„Personal gesucht, sonst gehen wir baden“ steht auf dem Schild, welches ein Restaurantbesitzer aus Berlin in der Hand hält. „Wer suchet, der findet“, liest man in seinem Post davor. Das klingt alles schon recht beklemmend, steht aber symbolisch für den Zustand in der Gastronomie. Es geht aber noch schlimmer. In der letzten Eskalationsstufe heißt es „Uns steht das Wasser bis zum Hals“. Der Grund ist leicht ausgemacht und kein Geheimnis.
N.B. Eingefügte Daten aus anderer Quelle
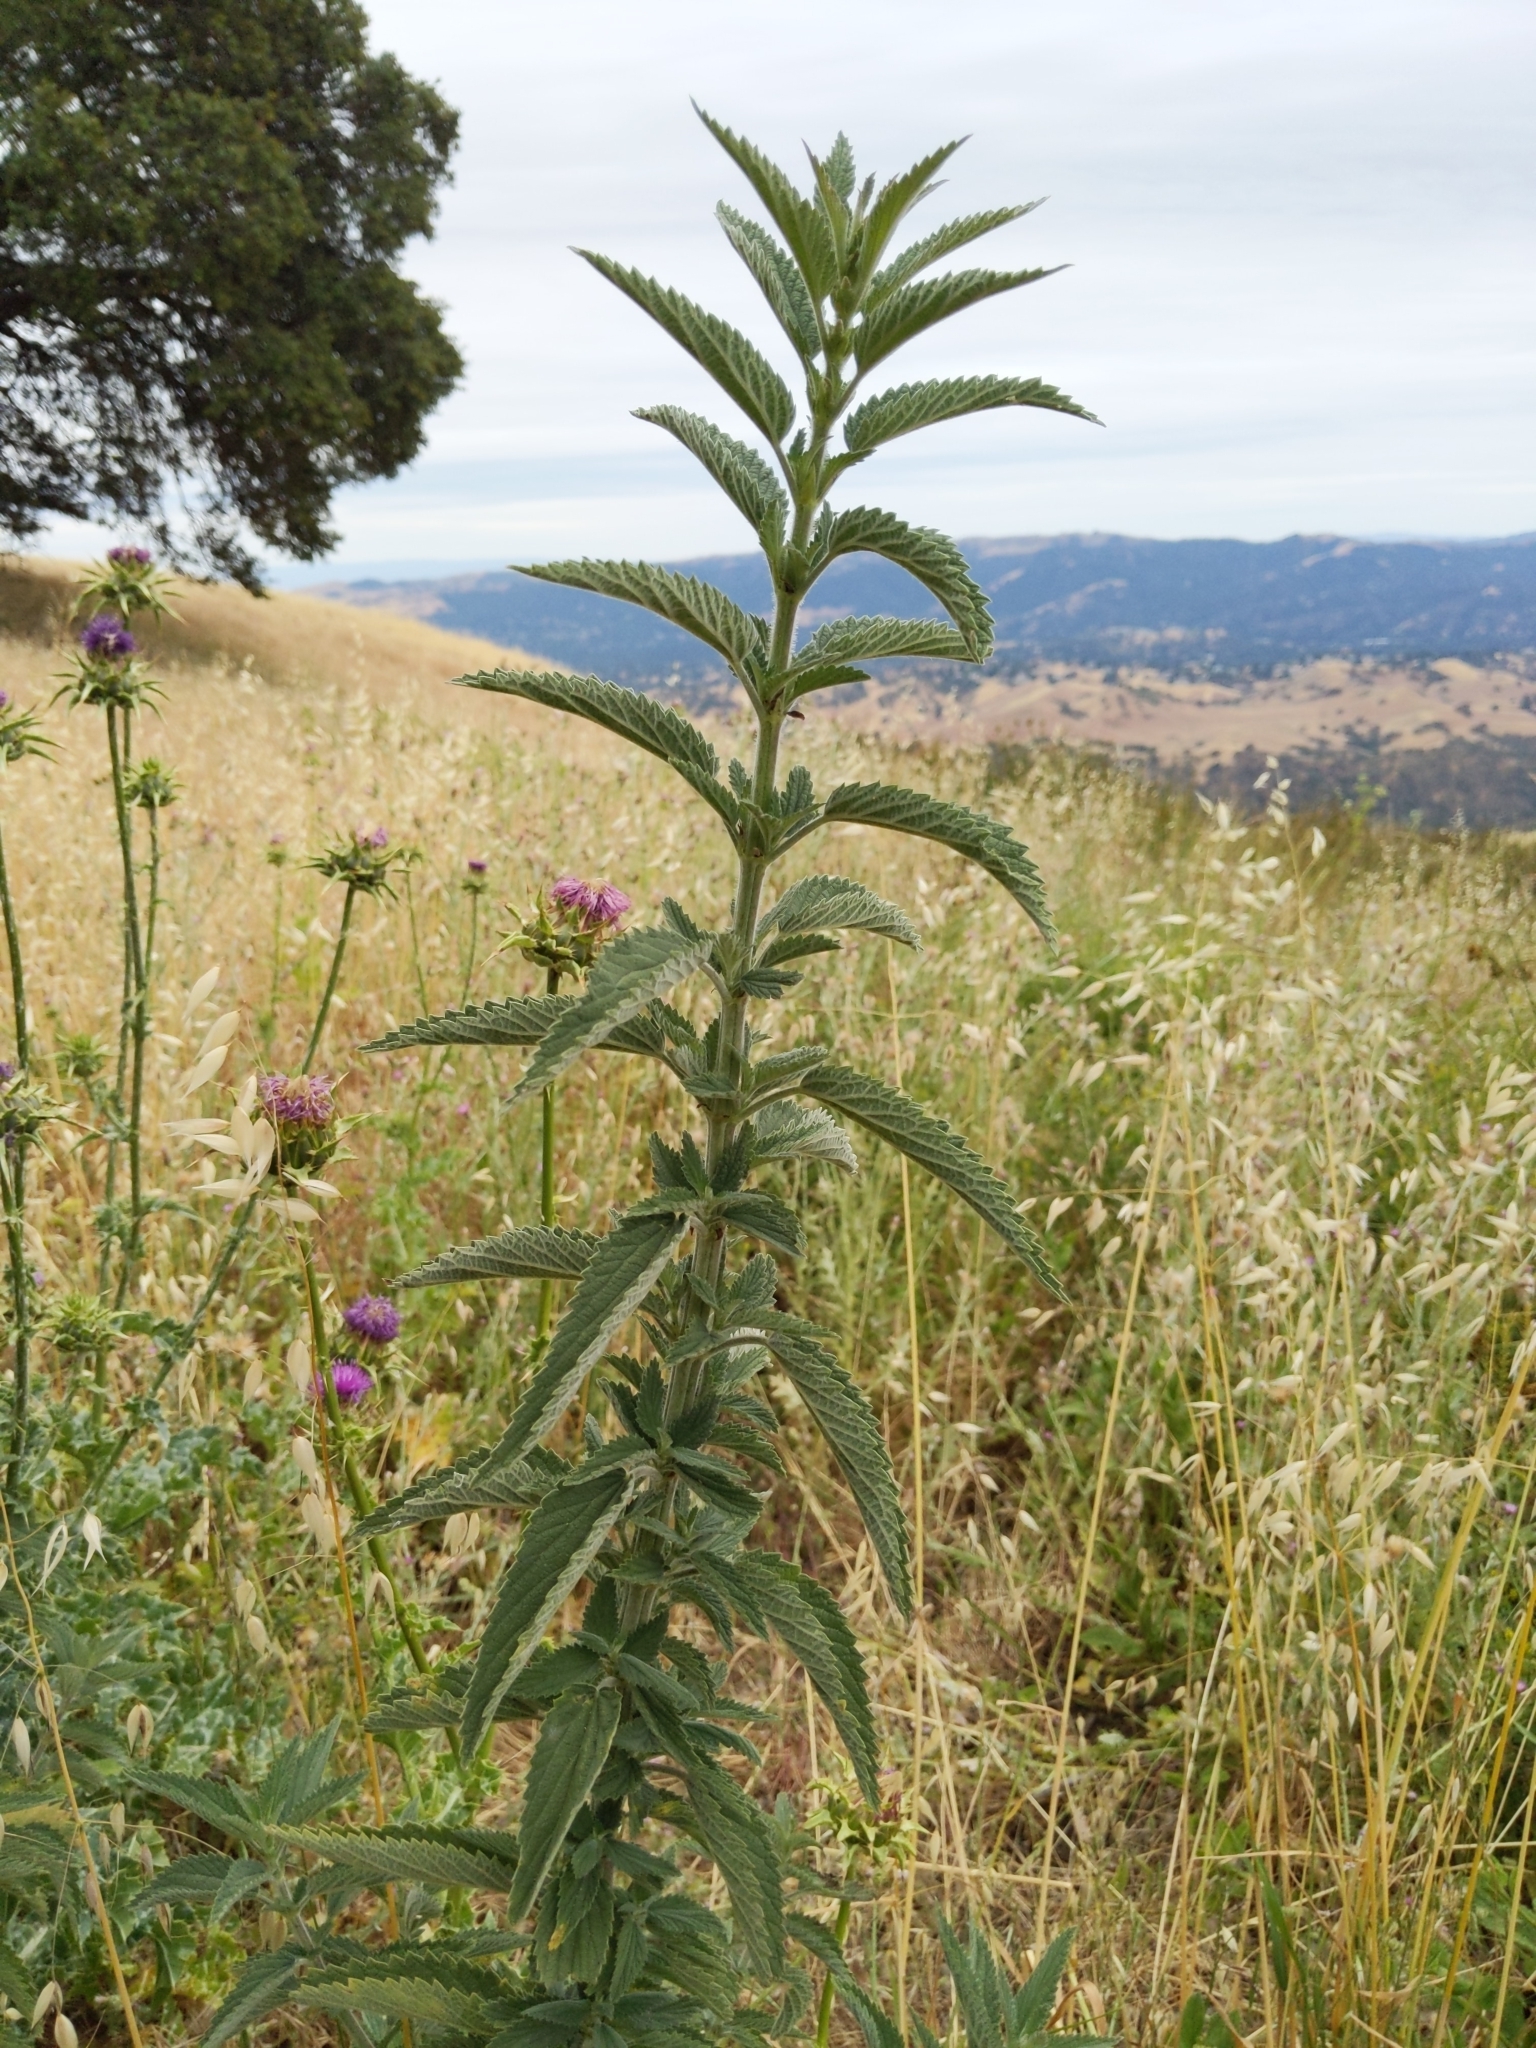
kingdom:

Personalmangel in der Gastronomie wohin man schaut
Es fehlt an Personal. An allen Ecken und Kanten wird Küchen- und Servicepersonal gesucht. Die Zeiten sind längst vorüber, als es noch stapelweise Bewerbungen in den Küchenbüros gab. Es ist ein Trauerspiel. Doch das Mitleid hält sich bei mir irgendwie in Grenzen. Denn das sind alles hausgemachte Probleme. Wer die Schuld bei den in Scharen geflüchteten Mitarbeiter/innen sucht, die einfach nicht mehr gewillt sind, für einen Apfel und ein Ei zu arbeiten, der darf sich nicht wundern, wenn er nun alleine dasteht.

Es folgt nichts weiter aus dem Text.